I remember getting it and how cool I felt whenever it rang. It was like a little announcement that pointed to me and said “This person is very important!” I hardly feel that way anymore. Now, my cell phone is pretty much my only phone. I have a home landline for telemarketing (and so I have a local number), and an office land-line, but my cell phone is always with me in my purse or pocket.

But back to the developing nations. These people are experiencing the freedom of personal telecommunication that Americans had post WWII. The economic upsides are potentially huge. For example, fishermen and farmers can call ahead and see what prices their products will sell for at market, and compare different markets to get the best prices.

Other cottage industries have popped up around cell phones in these areas as well. In Bangladesh, women buy phones on credit from a Nobel-prize-winning bank, then resell them, or time on them, in their villages. These women now can save up money to start their own stores or other businesses.

This is clearly a technological tool that has brought certain people out of poverty. By making cellular phones cheap enough for poor people to get, and making cellular plans (like pre-paid and these cottage industry situations) available to people without credit or references, economic progress has been made. Maybe the Internet is not the telecommunications tool that can help poverty because computers and the electricity to run them are very expensive compared to cell phones.

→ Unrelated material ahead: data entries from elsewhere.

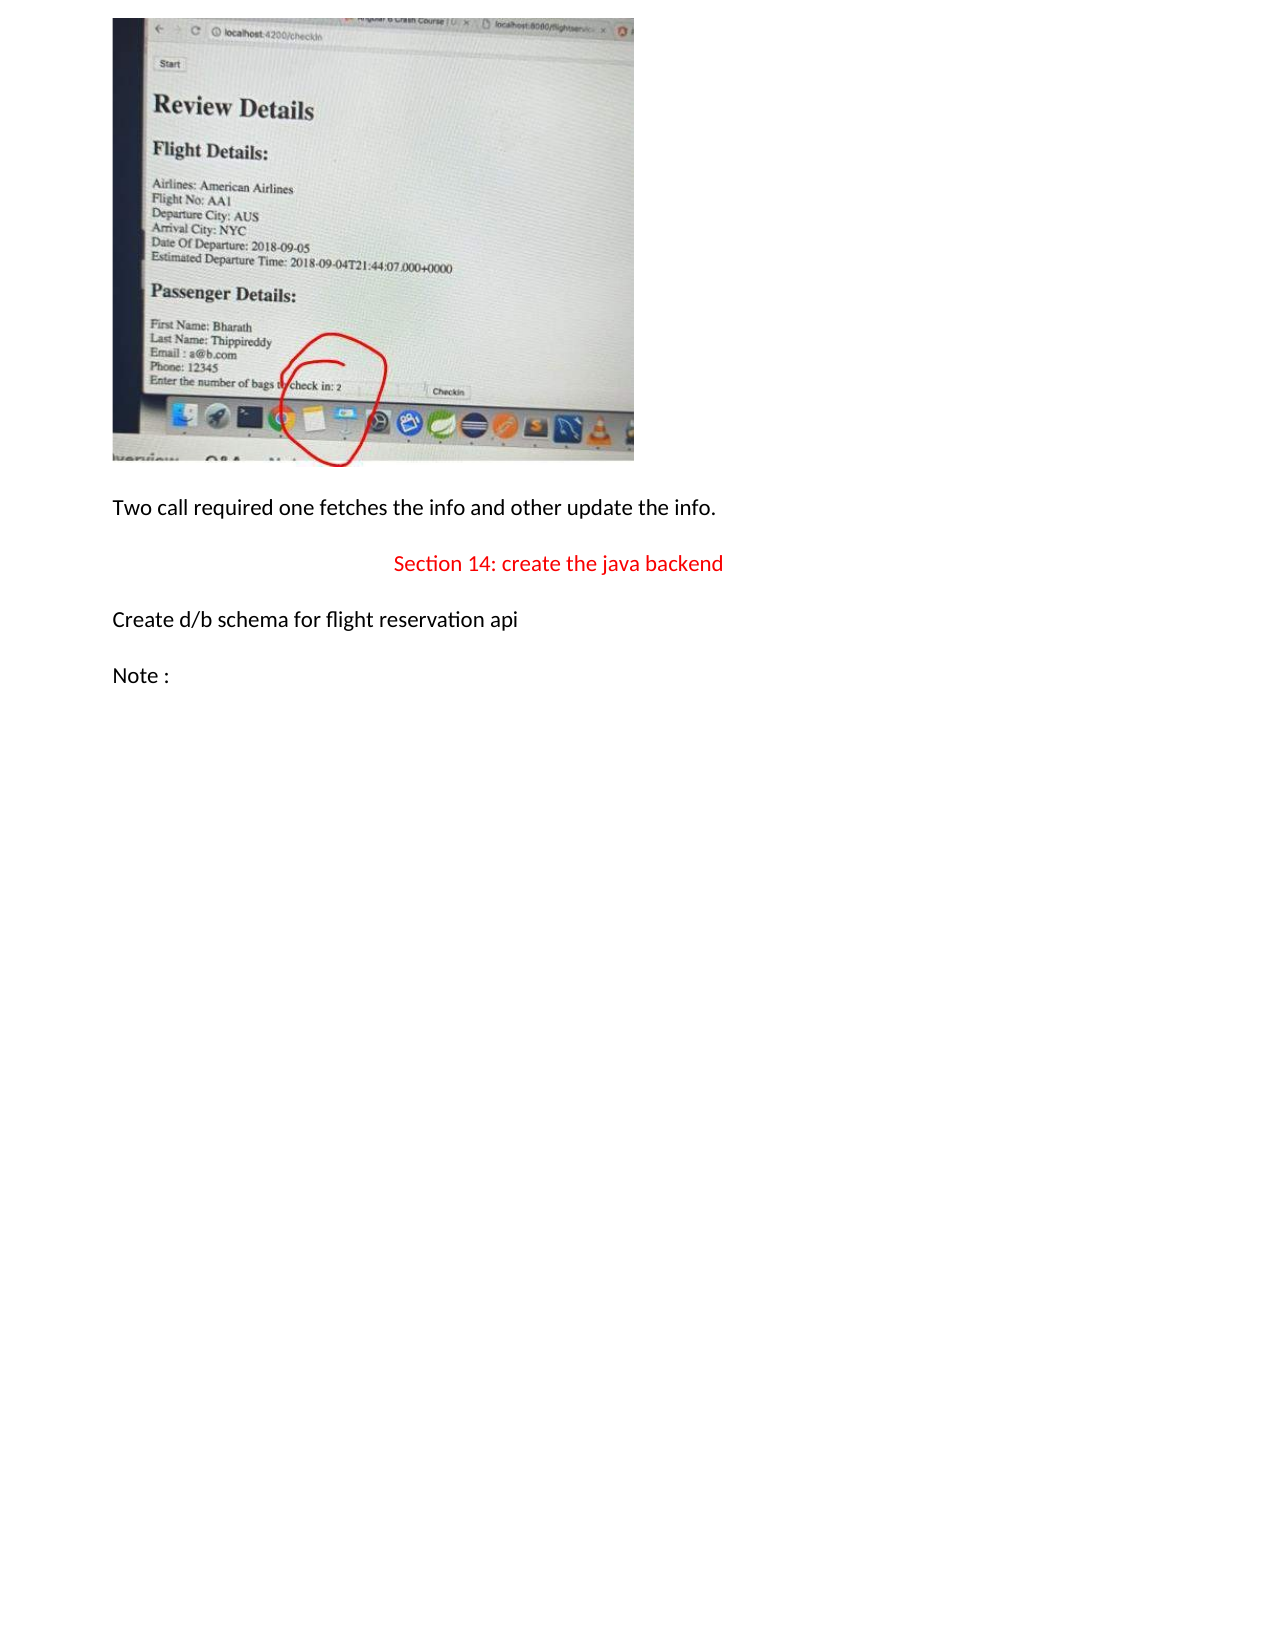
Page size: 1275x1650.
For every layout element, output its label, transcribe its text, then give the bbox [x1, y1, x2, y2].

picture [112, 18, 634, 467]
text Two call required one fetches the info and other update the info. [112, 493, 1275, 521]
text Note : [112, 662, 1275, 690]
text Section 14: create the java backend Create d/b schema for flight reservation api [112, 549, 726, 633]
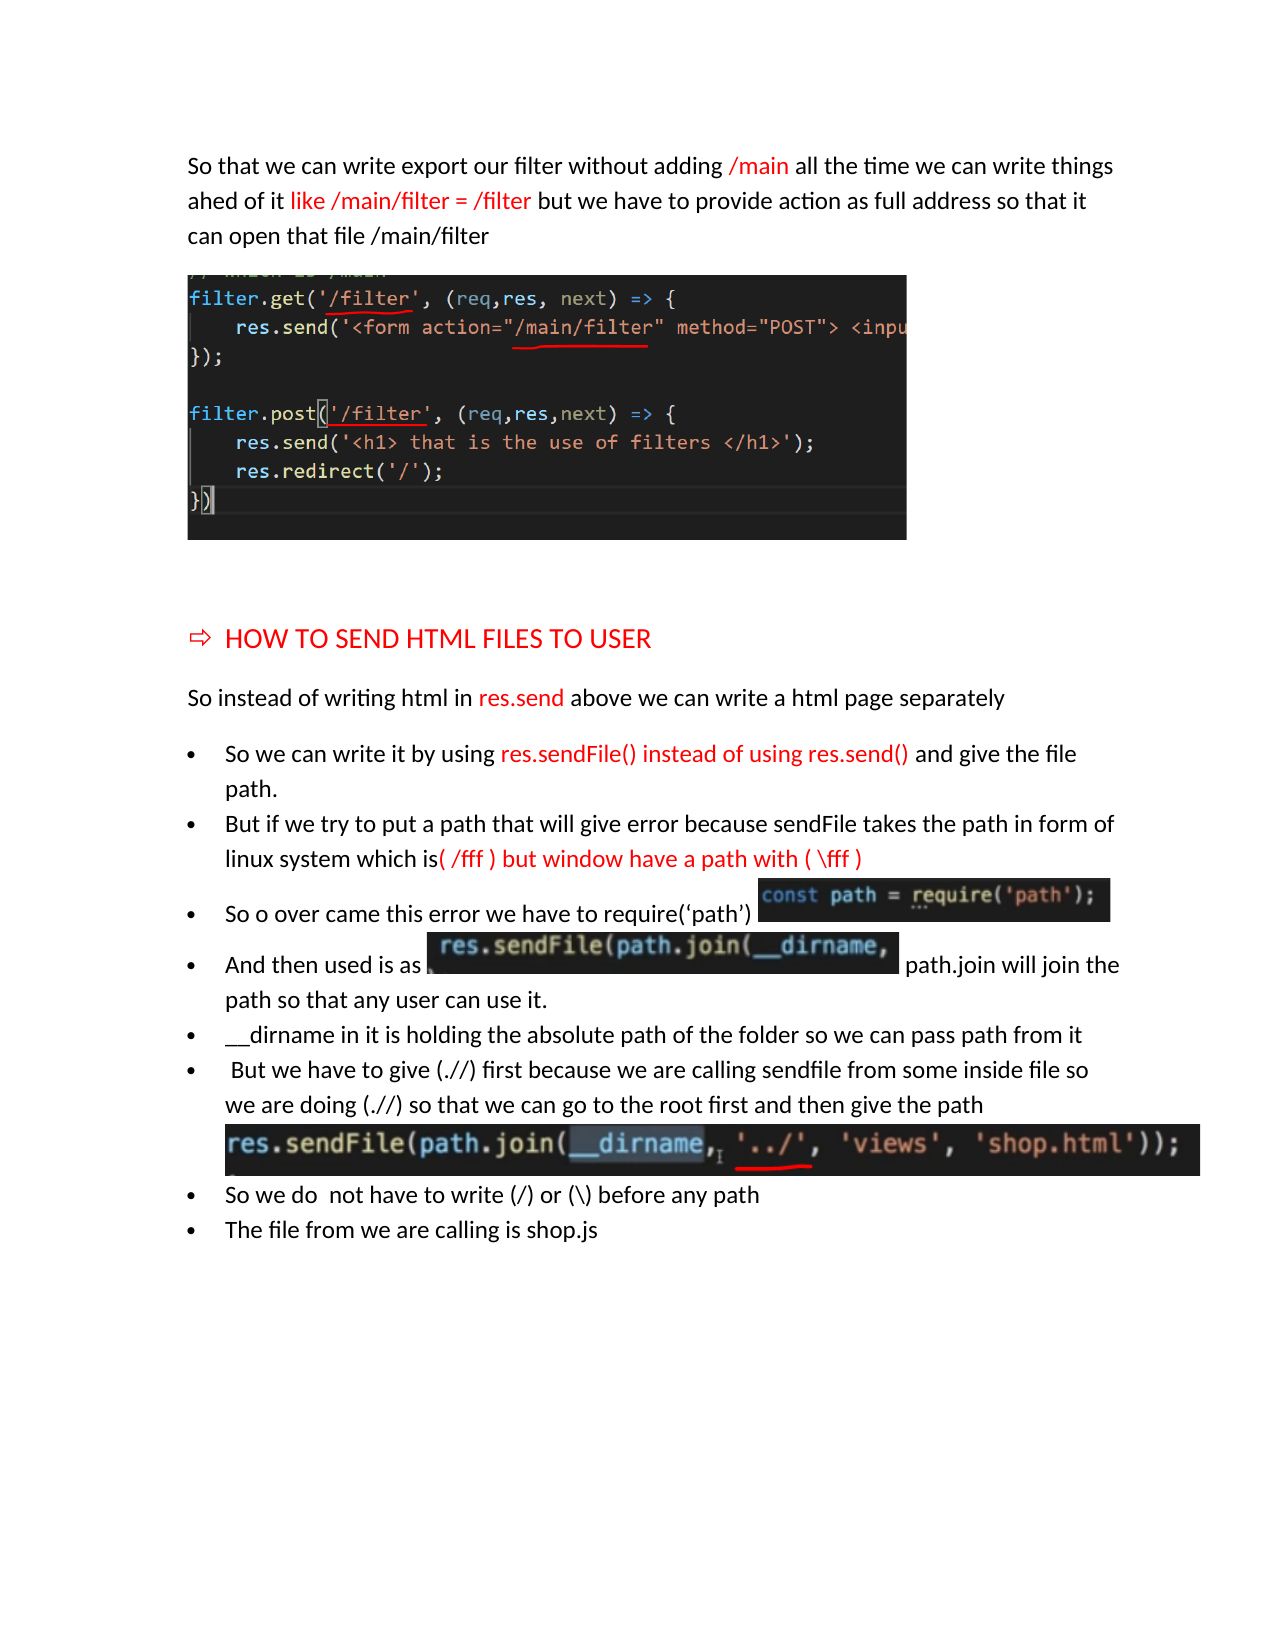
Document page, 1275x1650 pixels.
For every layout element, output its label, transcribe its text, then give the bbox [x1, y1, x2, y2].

list HOW TO SEND HTML FILES TO USER [187, 621, 1125, 656]
list So we do not have to write (/) or (\) before any path [187, 1179, 1125, 1210]
picture [187, 275, 907, 540]
list So o over came this error we have to require(‘path’) [187, 878, 1125, 928]
text So that we can write export our filter without adding /main all the time we can write things ahed of it like /main/filter = /filter but we have to provide action as full address so that it can open that file /main/filter [187, 150, 1125, 251]
picture [225, 1124, 1200, 1176]
list But we have to give (.//) first because we are calling sendfile from some inside file so we are doing (.//) so that we can go to the root first and then give the path [187, 1054, 1125, 1175]
list The file from we are calling is shop.js [187, 1214, 1125, 1245]
picture [426, 932, 900, 974]
picture [758, 878, 1111, 922]
list And then used is as path.join will join the path so that any user can use it. [187, 933, 1125, 1015]
list __dirname in it is holding the absolute path of the folder so we can pass path from it [187, 1019, 1125, 1050]
list But if we try to put a path that will give error because sendFile takes the path in form of linux system which is( /fff ) but window have a path with ( \fff ) [187, 808, 1125, 874]
list So we can write it by using res.sendFile() instead of using res.send() and give the file path. [187, 738, 1125, 804]
text So instead of writing html in res.send above we can write a html page separately [187, 682, 1125, 713]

One group, though, is trying to make cheaper computers for children in developing nations. The One Laptop Per Child program has developed the XO, a $100 laptop with rugged construction and a simple operating system. It has antennas to connect to wireless Internet systems (skipping the plug-in Internet just like they skipped the plug-in phone). It can also be manually powered, with an attachable crank or pedal for children to use at home if they don’t have electricity.

Projects like this have the potential to be able to connect poor people to the Internet. The developers of this project were forward-thinking enough to consider that the reason poor people weren’t on the web was that they couldn’t afford the tools. By making this an education project instead of a telecommunications project, and targeting it at children, they’re really, clearly trying to do something for the future, instead of trying to make money or solve poverty in one quick step. By giving children the tools to learn how to behave in the new digital world, they are making future technologically-savvy adults.

So, that’s what I found in my deep search for information on Poverty and New Media. It’s not great, but it’s a great start.